*TASK INSTRUCTIONS*
In the records below, the lines from the one with "Castelo Branco, nov.: 1508 -> 379" through the last are to be printed exactly, and nothing else.

Change detection data
──────

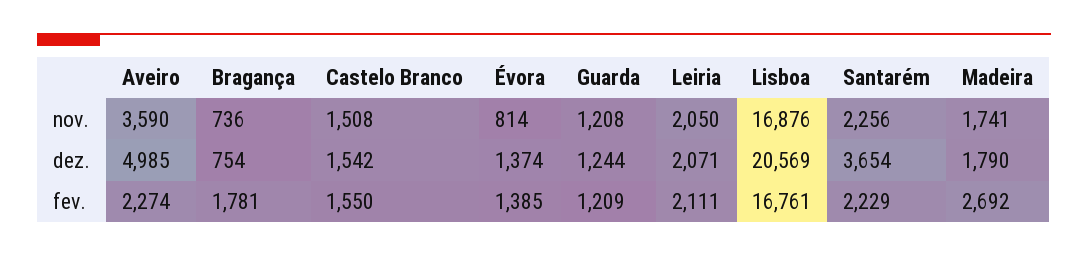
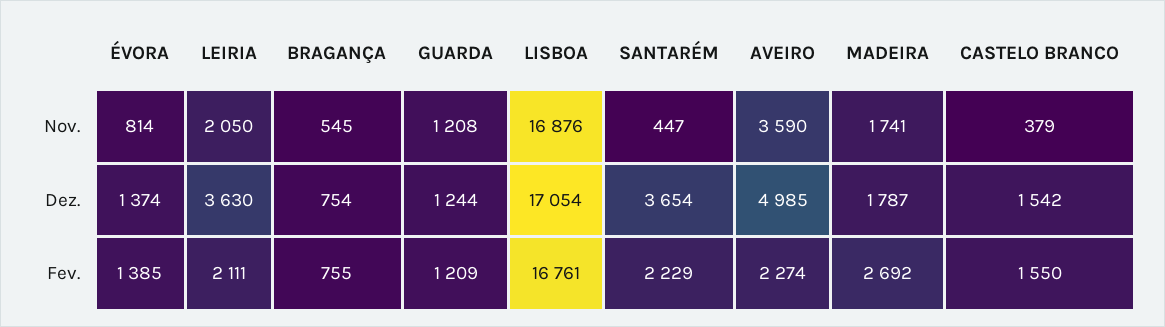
Bragança, nov.: 736 -> 545
Castelo Branco, nov.: 1508 -> 379
Santarém, nov.: 2256 -> 447
Leiria, dez.: 2071 -> 3630
Lisboa, dez.: 20569 -> 17054
Madeira, dez.: 1790 -> 1787
Bragança, fev.: 1781 -> 755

──────

*EXPECTED OUTPUT*
Castelo Branco, nov.: 1508 -> 379
Santarém, nov.: 2256 -> 447
Leiria, dez.: 2071 -> 3630
Lisboa, dez.: 20569 -> 17054
Madeira, dez.: 1790 -> 1787
Bragança, fev.: 1781 -> 755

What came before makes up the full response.